§ **WORK REQUEST**
Nothing in the records should be changed in the copy, though the pictures must be left out.

(Dataset entries)
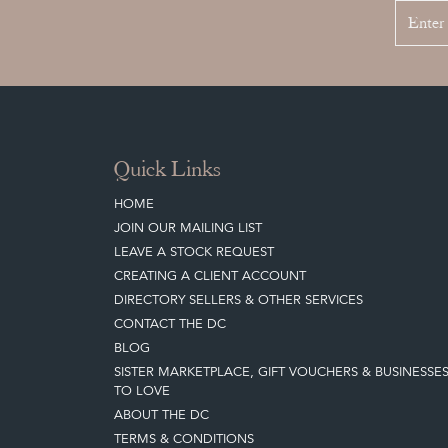
Quick Links
HOME
JOIN OUR MAILING LIST
LEAVE A STOCK REQUEST
CREATING A CLIENT ACCOUNT
DIRECTORY SELLERS & OTHER SERVICES
CONTACT THE DC
BLOG
SISTER MARKETPLACE, GIFT VOUCHERS & BUSINESSE
TO LOVE
ABOUT THE DC
TERMS & CONDITIONS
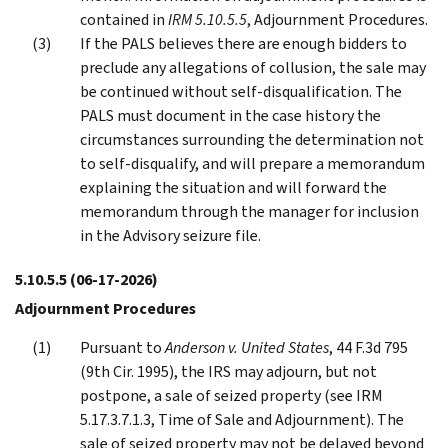
contained in
IRM 5.10.5.5
, Adjournment Procedures.
If the PALS believes there are enough bidders to
preclude any allegations of collusion, the sale may
be continued without self-disqualification. The
PALS must document in the case history the
circumstances surrounding the determination not
to self-disqualify, and will prepare a memorandum
explaining the situation and will forward the
memorandum through the manager for inclusion
in the Advisory seizure file.
5.10.5.5
(06-17-2026)
Adjournment Procedures
Pursuant to
Anderson v. United States
, 44 F.3d 795
(9th Cir. 1995), the IRS may adjourn, but not
postpone, a sale of seized property (see IRM
5.17.3.7.1.3, Time of Sale and Adjournment). The
sale of seized property may not be delayed beyond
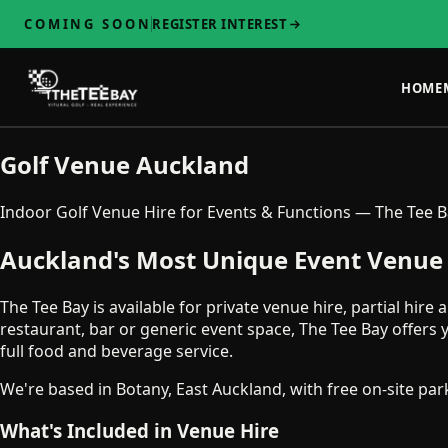
COMING SOON
REGISTER INTEREST
HOME
Golf Venue Auckland
Indoor Golf Venue Hire for Events & Functions — The Tee 
Auckland's Most Unique Event Venue 
The Tee Bay is available for private venue hire, partial hir
restaurant, bar or generic event space, The Tee Bay offer
full food and beverage service.
We're based in Botany, East Auckland, with free on-site pa
What's Included in Venue Hire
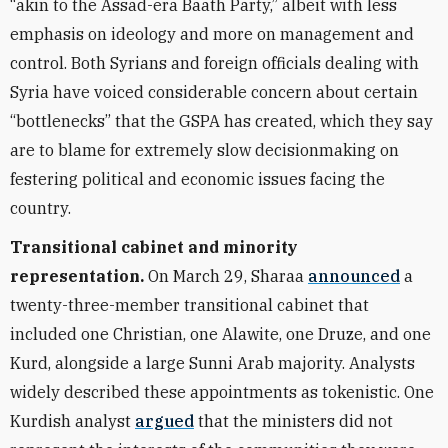
“akin to the Assad-era Baath Party,” albeit with less
emphasis on ideology and more on management and
control. Both Syrians and foreign officials dealing with
Syria have voiced considerable concern about certain
“bottlenecks” that the GSPA has created, which they say
are to blame for extremely slow decisionmaking on
festering political and economic issues facing the
country.
Transitional cabinet and minority
representation.
On March 29, Sharaa
announced
a
twenty-three-member transitional cabinet that
included one Christian, one Alawite, one Druze, and one
Kurd, alongside a large Sunni Arab majority. Analysts
widely described these appointments as tokenistic. One
Kurdish analyst
argued
that the ministers did not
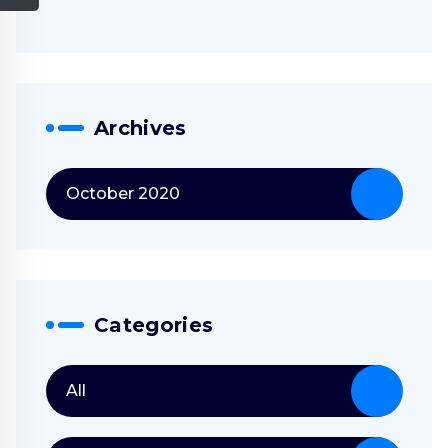
Archives
October 2020
Categories
All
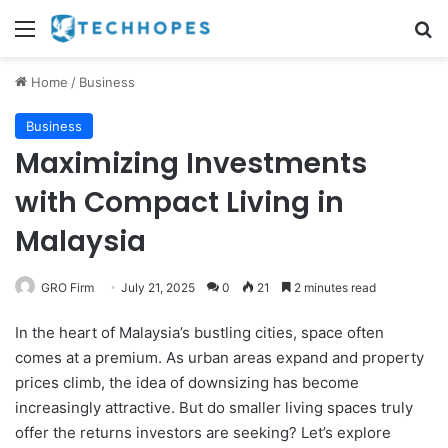
Menu
Se
Home
/
Business
Business
Maximizing Investments
with Compact Living in
Malaysia
GRO Firm
July 21, 2025
0
21
2 minutes read
In the heart of Malaysia’s bustling cities, space often
comes at a premium. As urban areas expand and property
prices climb, the idea of downsizing has become
increasingly attractive. But do smaller living spaces truly
offer the returns investors are seeking? Let’s explore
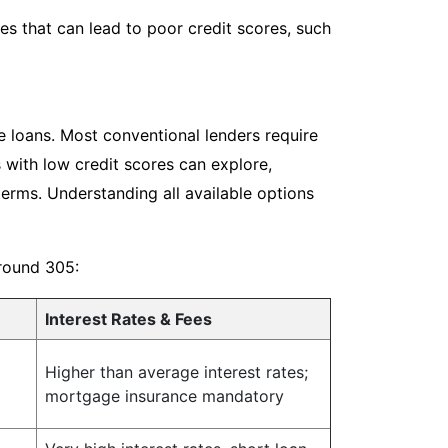
s that can lead to poor credit scores, such
e loans. Most conventional lenders require
 with low credit scores can explore,
terms. Understanding all available options
around 305:
Interest Rates & Fees
Higher than average interest rates;
mortgage insurance mandatory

§ **YOUR RESPONSE**
Quick Links
HOME
JOIN OUR MAILING LIST
LEAVE A STOCK REQUEST
CREATING A CLIENT ACCOUNT
DIRECTORY SELLERS & OTHER SERVICES
CONTACT THE DC
BLOG
SISTER MARKETPLACE, GIFT VOUCHERS & BUSINESSE
TO LOVE
ABOUT THE DC
TERMS & CONDITIONS
contained in
IRM 5.10.5.5
, Adjournment Procedures.
If the PALS believes there are enough bidders to
preclude any allegations of collusion, the sale may
be continued without self-disqualification. The
PALS must document in the case history the
circumstances surrounding the determination not
to self-disqualify, and will prepare a memorandum
explaining the situation and will forward the
memorandum through the manager for inclusion
in the Advisory seizure file.
5.10.5.5
(06-17-2026)
Adjournment Procedures
Pursuant to
Anderson v. United States
, 44 F.3d 795
(9th Cir. 1995), the IRS may adjourn, but not
postpone, a sale of seized property (see IRM
5.17.3.7.1.3, Time of Sale and Adjournment). The
sale of seized property may not be delayed beyond
COMING SOON
REGISTER INTEREST
HOME
Golf Venue Auckland
Indoor Golf Venue Hire for Events & Functions — The Tee 
Auckland's Most Unique Event Venue 
The Tee Bay is available for private venue hire, partial hir
restaurant, bar or generic event space, The Tee Bay offer
full food and beverage service.
We're based in Botany, East Auckland, with free on-site pa
What's Included in Venue Hire
“akin to the Assad-era Baath Party,” albeit with less
emphasis on ideology and more on management and
control. Both Syrians and foreign officials dealing with
Syria have voiced considerable concern about certain
“bottlenecks” that the GSPA has created, which they say
are to blame for extremely slow decisionmaking on
festering political and economic issues facing the
country.
Transitional cabinet and minority
representation.
On March 29, Sharaa
announced
a
twenty-three-member transitional cabinet that
included one Christian, one Alawite, one Druze, and one
Kurd, alongside a large Sunni Arab majority. Analysts
widely described these appointments as tokenistic. One
Kurdish analyst
argued
that the ministers did not
Archives
October 2020
Categories
All
Menu
Se
Home
/
Business
Business
Maximizing Investments
with Compact Living in
Malaysia
GRO Firm
July 21, 2025
0
21
2 minutes read
In the heart of Malaysia’s bustling cities, space often
comes at a premium. As urban areas expand and property
prices climb, the idea of downsizing has become
increasingly attractive. But do smaller living spaces truly
offer the returns investors are seeking? Let’s explore
s that can lead to poor credit scores, such
e loans. Most conventional lenders require
 with low credit scores can explore,
terms. Understanding all available options
around 305:
Interest Rates & Fees
Higher than average interest rates;
mortgage insurance mandatory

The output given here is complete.